Since 1997, Congress has taken steps to boost the magnetic levitation technology and keep up with Japan and Germany, which have similar systems. There are at least seven projects in the United States under consideration, and lawmakers have earmarked over $62 million for them between 1999 and 2005, according to the Federal Railroad Administration. No funds were provided in the past two years. Over $8 million were earmarked to the Las Vegas-Anaheim project during that time, largely at Reid’s request, aides said.
The Bush administration argues that Maglev projects are too expensive, and should not be done at the expense of other transportation needs.

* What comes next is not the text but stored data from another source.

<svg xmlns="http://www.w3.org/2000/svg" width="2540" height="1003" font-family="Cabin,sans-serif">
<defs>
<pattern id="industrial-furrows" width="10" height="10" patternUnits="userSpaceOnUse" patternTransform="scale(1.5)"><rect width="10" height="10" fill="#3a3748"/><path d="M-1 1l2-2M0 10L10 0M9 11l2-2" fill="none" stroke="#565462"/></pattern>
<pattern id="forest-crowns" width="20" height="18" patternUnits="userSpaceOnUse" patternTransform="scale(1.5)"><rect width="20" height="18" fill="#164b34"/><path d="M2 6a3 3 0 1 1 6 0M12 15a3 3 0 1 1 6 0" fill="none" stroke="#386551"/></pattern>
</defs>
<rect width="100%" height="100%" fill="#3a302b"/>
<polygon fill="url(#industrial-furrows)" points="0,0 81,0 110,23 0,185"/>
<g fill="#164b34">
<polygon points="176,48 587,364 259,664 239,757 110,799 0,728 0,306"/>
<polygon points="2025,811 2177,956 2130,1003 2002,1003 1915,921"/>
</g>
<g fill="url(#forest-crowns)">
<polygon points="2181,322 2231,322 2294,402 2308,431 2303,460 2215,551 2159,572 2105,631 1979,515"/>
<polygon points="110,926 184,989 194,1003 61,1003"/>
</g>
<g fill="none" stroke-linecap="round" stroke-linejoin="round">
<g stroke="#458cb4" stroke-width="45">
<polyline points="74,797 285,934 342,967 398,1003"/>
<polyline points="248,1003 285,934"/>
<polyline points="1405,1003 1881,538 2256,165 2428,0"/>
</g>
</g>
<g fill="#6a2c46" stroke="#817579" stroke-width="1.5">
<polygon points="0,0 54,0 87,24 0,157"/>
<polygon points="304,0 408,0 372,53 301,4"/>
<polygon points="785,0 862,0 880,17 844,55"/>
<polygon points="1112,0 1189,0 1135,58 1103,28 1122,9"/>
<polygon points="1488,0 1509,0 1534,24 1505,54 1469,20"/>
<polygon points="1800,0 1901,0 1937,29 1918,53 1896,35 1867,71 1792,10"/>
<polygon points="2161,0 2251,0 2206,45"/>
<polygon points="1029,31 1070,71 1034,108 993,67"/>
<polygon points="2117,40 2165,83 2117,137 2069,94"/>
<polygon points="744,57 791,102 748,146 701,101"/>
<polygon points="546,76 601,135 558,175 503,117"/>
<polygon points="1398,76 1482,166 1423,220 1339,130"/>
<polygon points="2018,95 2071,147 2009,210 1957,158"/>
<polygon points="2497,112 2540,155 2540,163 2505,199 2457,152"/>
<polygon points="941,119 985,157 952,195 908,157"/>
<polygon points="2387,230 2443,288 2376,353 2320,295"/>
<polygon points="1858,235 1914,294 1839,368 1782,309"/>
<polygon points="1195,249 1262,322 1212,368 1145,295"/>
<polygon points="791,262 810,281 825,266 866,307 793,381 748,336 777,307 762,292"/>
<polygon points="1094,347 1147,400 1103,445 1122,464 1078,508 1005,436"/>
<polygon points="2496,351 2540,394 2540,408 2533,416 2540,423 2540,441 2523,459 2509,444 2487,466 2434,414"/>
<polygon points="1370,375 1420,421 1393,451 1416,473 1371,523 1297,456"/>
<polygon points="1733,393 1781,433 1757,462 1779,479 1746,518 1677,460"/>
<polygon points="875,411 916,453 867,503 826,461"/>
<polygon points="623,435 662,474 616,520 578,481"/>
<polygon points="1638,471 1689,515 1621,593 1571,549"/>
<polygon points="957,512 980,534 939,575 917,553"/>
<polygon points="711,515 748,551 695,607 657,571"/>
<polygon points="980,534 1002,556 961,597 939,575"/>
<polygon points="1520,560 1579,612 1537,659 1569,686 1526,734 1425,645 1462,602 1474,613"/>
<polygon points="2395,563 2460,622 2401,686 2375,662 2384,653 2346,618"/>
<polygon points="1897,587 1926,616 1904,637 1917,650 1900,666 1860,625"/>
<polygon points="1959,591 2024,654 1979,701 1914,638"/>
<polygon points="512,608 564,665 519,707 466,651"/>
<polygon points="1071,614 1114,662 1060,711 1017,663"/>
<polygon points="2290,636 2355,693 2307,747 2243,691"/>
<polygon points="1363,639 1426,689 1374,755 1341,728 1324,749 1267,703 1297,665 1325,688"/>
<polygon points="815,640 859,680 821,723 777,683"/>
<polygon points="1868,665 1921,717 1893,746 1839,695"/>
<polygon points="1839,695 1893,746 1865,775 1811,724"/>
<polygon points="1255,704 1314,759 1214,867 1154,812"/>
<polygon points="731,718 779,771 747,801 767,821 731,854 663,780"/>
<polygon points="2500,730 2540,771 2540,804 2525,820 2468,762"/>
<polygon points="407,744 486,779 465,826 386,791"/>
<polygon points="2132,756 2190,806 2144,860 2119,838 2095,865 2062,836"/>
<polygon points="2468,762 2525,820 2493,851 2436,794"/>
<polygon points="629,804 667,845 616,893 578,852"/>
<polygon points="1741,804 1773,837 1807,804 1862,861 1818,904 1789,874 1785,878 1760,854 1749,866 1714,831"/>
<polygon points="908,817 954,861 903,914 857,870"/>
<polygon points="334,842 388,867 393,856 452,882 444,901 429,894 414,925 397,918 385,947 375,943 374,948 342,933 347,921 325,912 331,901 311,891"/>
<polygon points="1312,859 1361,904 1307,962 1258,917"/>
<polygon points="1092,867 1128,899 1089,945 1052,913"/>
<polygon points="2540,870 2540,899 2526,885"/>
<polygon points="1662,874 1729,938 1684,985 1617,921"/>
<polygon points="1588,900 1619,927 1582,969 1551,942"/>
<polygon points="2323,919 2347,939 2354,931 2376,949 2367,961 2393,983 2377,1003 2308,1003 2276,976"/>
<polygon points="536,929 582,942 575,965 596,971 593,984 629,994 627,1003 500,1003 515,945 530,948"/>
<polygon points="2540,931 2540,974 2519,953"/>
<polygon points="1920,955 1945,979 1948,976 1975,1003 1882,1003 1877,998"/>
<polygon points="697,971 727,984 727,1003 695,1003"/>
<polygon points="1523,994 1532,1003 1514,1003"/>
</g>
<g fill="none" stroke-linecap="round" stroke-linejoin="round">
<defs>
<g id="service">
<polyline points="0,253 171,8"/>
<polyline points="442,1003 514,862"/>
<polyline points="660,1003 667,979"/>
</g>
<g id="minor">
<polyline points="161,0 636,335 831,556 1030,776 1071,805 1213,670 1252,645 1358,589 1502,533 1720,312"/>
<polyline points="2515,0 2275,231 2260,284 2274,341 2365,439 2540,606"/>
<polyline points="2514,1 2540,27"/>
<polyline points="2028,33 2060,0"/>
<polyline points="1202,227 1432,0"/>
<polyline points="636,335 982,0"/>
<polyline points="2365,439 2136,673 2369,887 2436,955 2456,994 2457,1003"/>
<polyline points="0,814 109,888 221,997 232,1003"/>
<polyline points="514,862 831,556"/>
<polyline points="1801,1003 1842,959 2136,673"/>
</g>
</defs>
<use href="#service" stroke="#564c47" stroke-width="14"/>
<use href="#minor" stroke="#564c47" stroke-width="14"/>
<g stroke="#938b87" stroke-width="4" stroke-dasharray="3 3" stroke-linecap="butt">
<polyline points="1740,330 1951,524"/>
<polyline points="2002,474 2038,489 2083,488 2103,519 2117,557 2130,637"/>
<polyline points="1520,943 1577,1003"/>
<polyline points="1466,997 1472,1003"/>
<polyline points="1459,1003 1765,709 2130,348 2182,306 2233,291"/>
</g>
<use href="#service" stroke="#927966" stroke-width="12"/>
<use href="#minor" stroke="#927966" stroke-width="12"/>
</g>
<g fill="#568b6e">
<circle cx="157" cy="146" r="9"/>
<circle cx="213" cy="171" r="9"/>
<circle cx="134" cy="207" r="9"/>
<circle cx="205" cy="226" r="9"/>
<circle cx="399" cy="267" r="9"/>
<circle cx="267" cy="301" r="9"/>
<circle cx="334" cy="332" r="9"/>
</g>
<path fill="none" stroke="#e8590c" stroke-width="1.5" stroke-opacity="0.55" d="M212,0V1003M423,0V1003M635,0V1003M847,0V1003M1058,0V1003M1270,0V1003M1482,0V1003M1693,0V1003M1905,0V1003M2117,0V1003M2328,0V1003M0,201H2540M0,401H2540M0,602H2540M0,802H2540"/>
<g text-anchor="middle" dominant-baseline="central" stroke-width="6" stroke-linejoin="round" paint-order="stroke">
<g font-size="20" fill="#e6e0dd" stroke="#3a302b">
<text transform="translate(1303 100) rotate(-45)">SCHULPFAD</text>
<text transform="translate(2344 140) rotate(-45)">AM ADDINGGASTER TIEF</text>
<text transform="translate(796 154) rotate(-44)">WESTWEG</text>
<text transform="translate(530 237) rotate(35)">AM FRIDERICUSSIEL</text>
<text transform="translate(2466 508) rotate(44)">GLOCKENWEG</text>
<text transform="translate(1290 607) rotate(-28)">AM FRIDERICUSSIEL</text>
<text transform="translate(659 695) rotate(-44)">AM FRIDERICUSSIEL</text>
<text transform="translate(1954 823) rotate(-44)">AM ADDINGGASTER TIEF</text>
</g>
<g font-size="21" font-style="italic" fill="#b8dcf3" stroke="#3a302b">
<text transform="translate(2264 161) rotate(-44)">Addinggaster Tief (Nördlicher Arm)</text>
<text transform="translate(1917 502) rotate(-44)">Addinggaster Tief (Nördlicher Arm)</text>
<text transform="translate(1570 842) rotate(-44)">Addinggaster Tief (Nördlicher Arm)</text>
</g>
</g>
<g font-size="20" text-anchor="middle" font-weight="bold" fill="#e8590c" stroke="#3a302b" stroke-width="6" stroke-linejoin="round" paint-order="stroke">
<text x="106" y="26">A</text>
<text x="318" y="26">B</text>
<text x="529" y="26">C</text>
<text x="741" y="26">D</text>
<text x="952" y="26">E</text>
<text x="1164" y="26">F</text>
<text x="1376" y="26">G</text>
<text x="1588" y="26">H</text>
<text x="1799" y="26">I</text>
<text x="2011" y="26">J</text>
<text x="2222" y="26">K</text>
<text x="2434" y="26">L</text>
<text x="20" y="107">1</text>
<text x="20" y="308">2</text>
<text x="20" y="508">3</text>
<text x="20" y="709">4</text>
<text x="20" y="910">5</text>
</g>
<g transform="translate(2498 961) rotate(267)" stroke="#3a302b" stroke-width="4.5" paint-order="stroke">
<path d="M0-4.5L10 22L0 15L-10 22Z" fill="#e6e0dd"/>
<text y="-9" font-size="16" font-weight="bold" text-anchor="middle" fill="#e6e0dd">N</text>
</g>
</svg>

But Reid and his House counterparts, including Shelley Berkley (D) and Jon Porter (R), are not ruling out either project and are trying not to take sides.
“Personally, I think from tax dollars, it makes sense to build a high-speed train from California to Nevada,” said Porter, adding that he wants a rail line there as quickly as possible.
Sen. John Ensign (R) appears to be the Nevada member most skeptical of the Maglev project. He raised deep concerns in a 2005 letter about an estimate that the project could cost $25 million per mile.
“The privately financed is in general the best way to go,” Ensign told The Hill last week. “There just isn’t enough money to do all the rail projects that we want to do around the country.”
Both sides know the federal government is the biggest wildcard in what eventually moves forward.
“We always knew that this was going to be a public policy decision as to what kind of facility should be put into this corridor using transportation rights of way,” Stone of DesertXpress said.